HTTPS in 2 minutes (bonus)
If the domain points to the server, we install a free certificate:
sudo apt -y install certbot python3-certbot-apache
sudo certbot --apache -d example.com -d www.example.com
Certbot will automatically enable HTTPS and auto-renewal.
Configuring PHP for production (briefly)
Edit /etc/php/*/apache2/php.ini:
- expose_php = Off
- memory_limit = 256M (depending on load)
- upload_max_filesize and post_max_size according to your CMS
- date.timezone = Europe/Kyiv
- Restart Apache: sudo systemctl reload apache2.
Analogues for AlmaLinux/Rocky/CentOS (RHEL)

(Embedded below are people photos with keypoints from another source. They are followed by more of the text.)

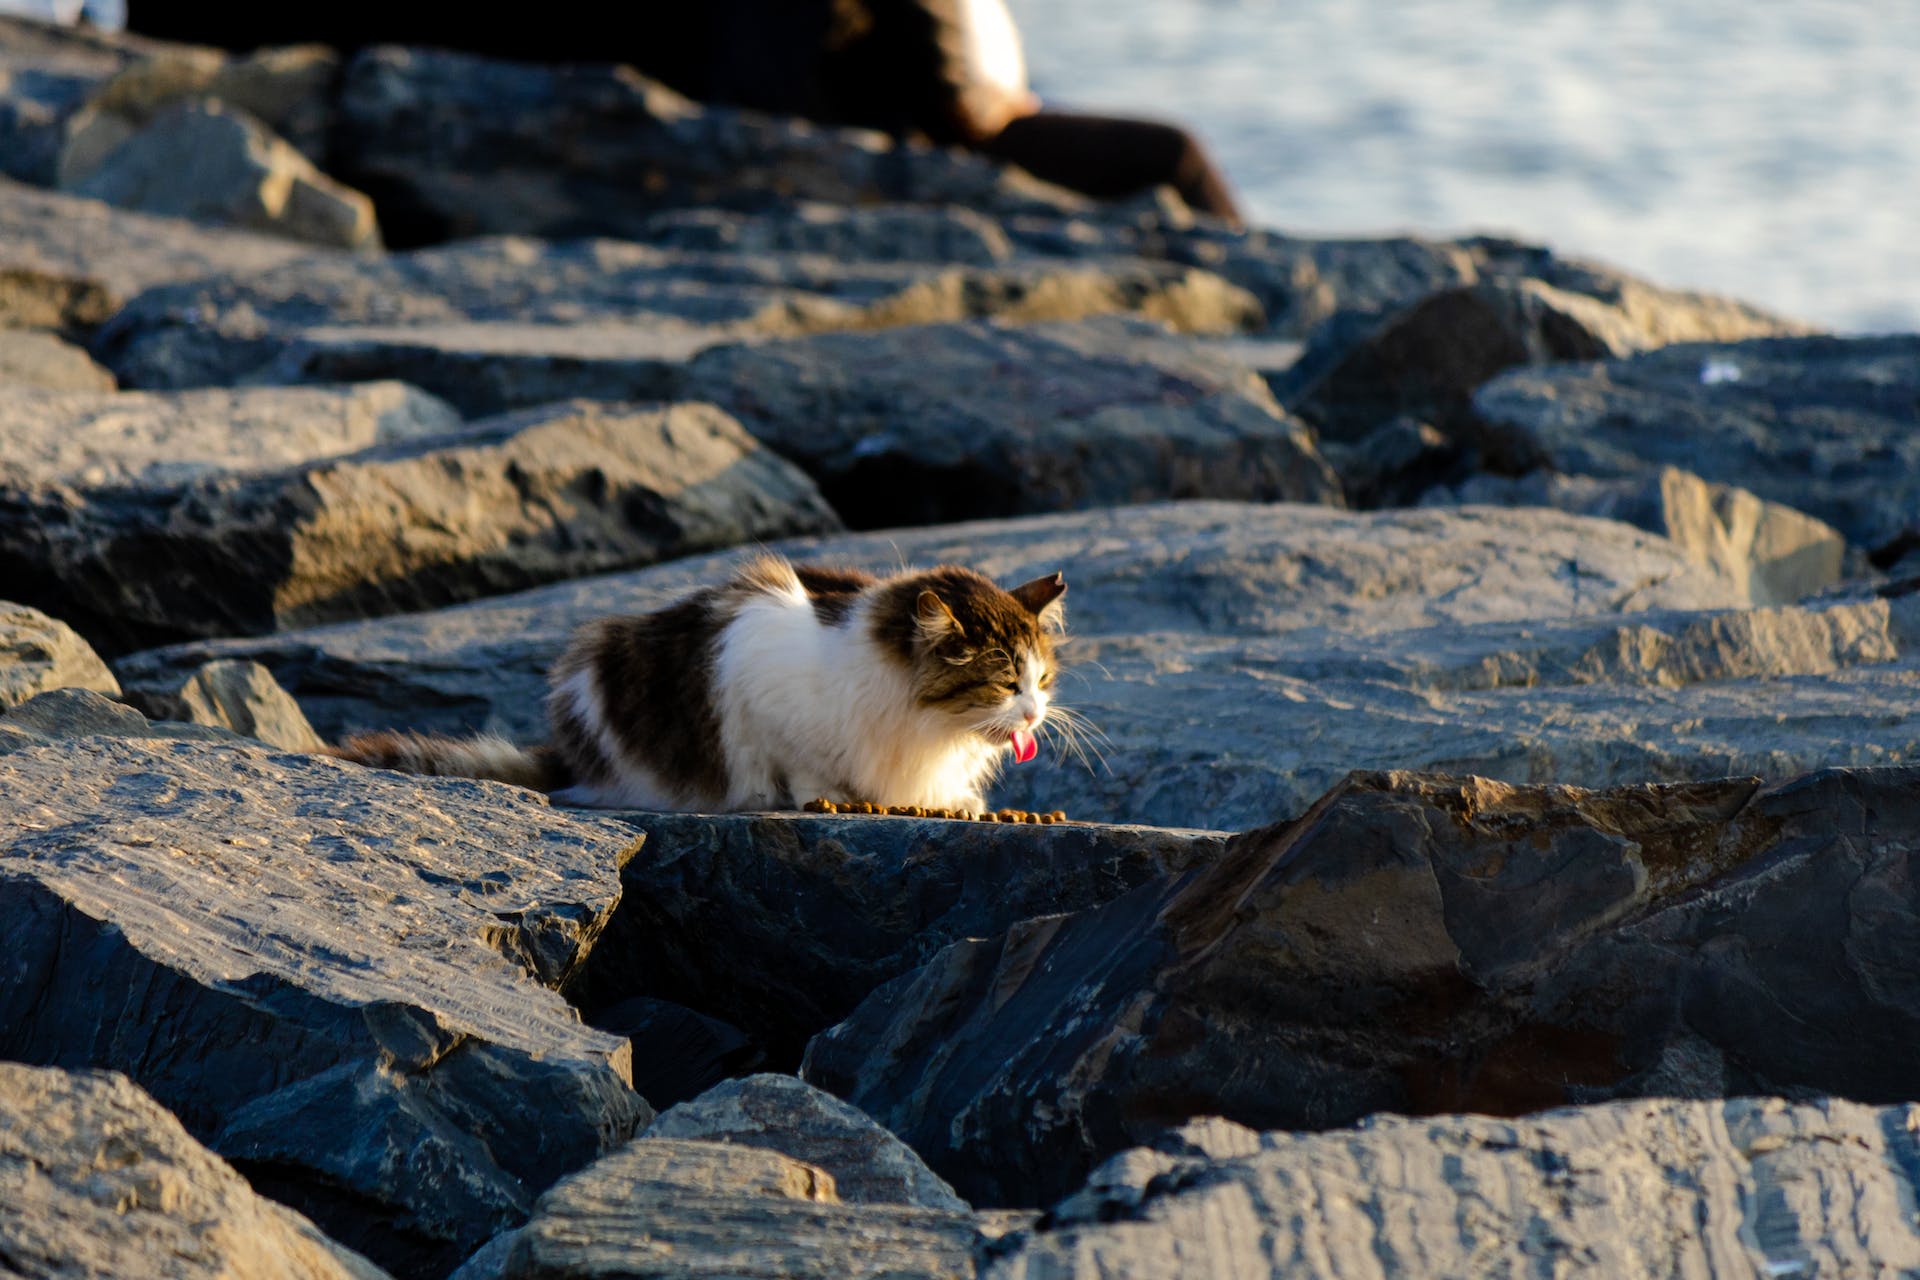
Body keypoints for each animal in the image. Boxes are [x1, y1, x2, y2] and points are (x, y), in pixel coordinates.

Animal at [334, 552, 1082, 809]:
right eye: (1004, 684)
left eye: (1042, 679)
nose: (1036, 716)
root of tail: (569, 754)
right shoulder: (757, 689)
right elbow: (805, 768)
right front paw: (830, 797)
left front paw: (956, 803)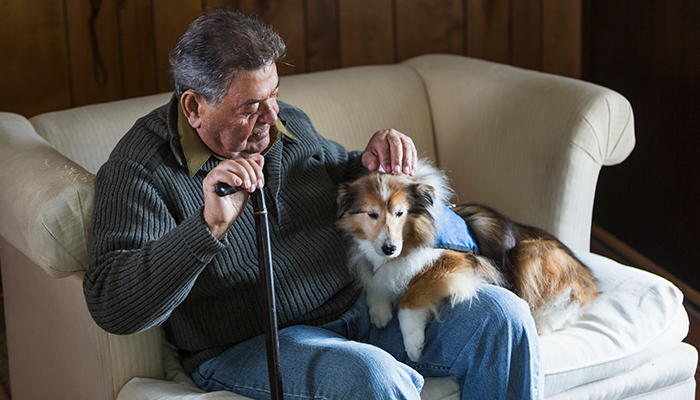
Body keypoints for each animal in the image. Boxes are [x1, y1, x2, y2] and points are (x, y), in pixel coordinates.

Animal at [336, 160, 600, 362]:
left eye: (400, 213)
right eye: (372, 214)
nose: (389, 248)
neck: (410, 240)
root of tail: (591, 283)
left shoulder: (456, 263)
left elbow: (409, 299)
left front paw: (413, 343)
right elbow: (376, 283)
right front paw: (380, 312)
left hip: (530, 250)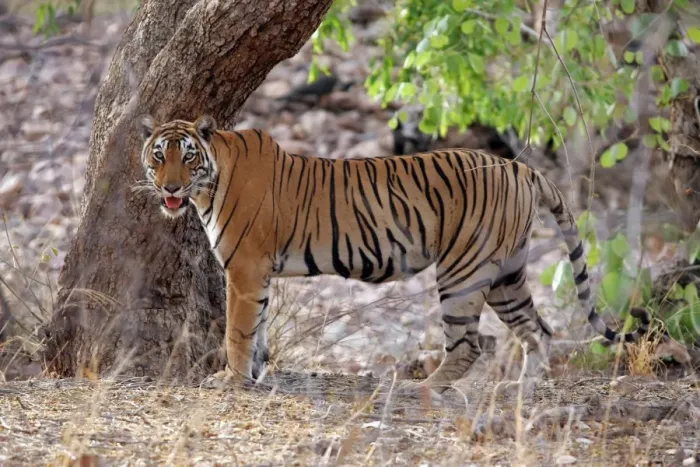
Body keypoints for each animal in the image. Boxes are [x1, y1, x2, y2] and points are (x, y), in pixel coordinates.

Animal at [137, 114, 651, 392]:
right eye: (159, 155)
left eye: (186, 156)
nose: (171, 188)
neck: (211, 179)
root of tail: (519, 168)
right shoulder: (257, 274)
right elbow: (257, 327)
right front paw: (256, 374)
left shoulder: (244, 269)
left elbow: (238, 330)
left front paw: (233, 379)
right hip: (509, 273)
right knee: (538, 332)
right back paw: (520, 388)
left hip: (463, 272)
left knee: (468, 343)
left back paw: (428, 386)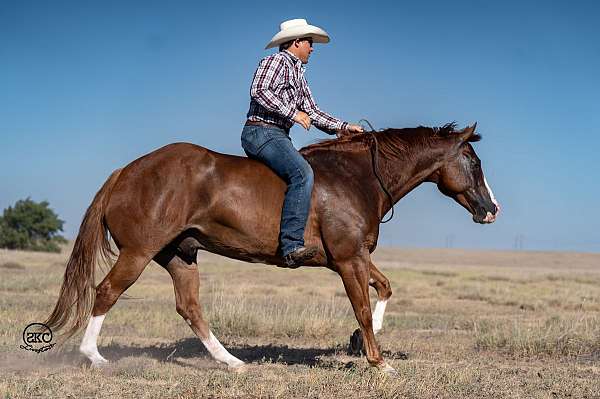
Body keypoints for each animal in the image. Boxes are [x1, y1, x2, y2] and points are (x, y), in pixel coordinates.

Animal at [45, 122, 496, 376]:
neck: (357, 178)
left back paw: (232, 363)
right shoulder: (348, 259)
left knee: (190, 308)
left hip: (180, 256)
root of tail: (125, 172)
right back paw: (94, 357)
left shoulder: (354, 257)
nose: (491, 210)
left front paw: (357, 343)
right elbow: (364, 309)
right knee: (106, 292)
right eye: (473, 161)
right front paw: (378, 362)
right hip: (138, 252)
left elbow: (383, 290)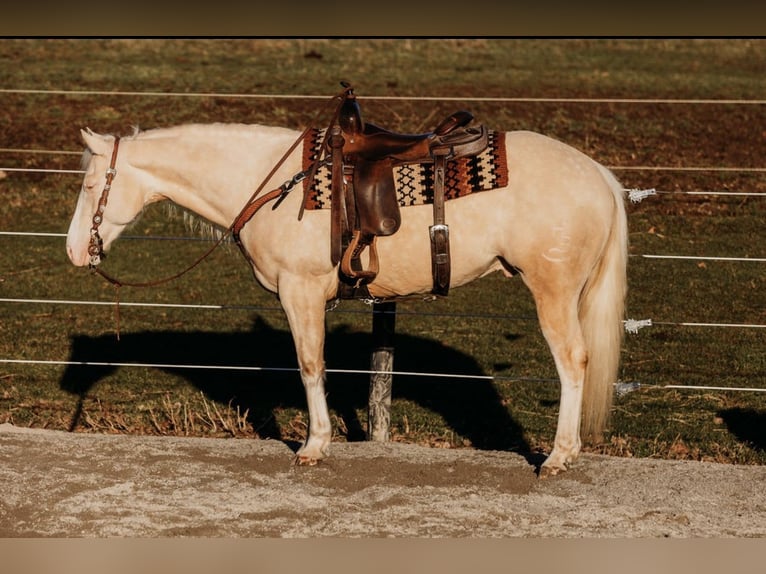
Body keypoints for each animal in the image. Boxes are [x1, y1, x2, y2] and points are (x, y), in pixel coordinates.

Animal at [66, 121, 628, 477]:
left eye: (91, 185)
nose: (74, 251)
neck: (273, 185)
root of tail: (599, 174)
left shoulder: (301, 291)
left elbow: (311, 364)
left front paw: (315, 446)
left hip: (553, 293)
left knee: (572, 362)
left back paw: (559, 457)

sudo dnf -y install httpd mariadb-server php php-mysqlnd php-cli php-xml php-zip php-curl
sudo systemctl enable --now httpd mariadb
sudo mysql_secure_installation
# дальше — те же шаги: создать БД/пользователя, vhost в /etc/httpd/conf.d/site.conf,
# включить firewalld: sudo firewall-cmd --add-service=http --add-service=https --permanent && sudo firewall-cmd --reload
LAMP startup checklist
- Apache is running, 80/443 are open, mod_rewrite is enabled.
- MySQL is secured, appdb and appuser are created.
- PHP is installed with necessary modules, info.php is removed.
- Virtual host is enabled, AllowOverride All is set.
- dbtest.php returns 1 (PDO works).
- HTTPS is enabled (if there is a domain), cron/auto-renew is active.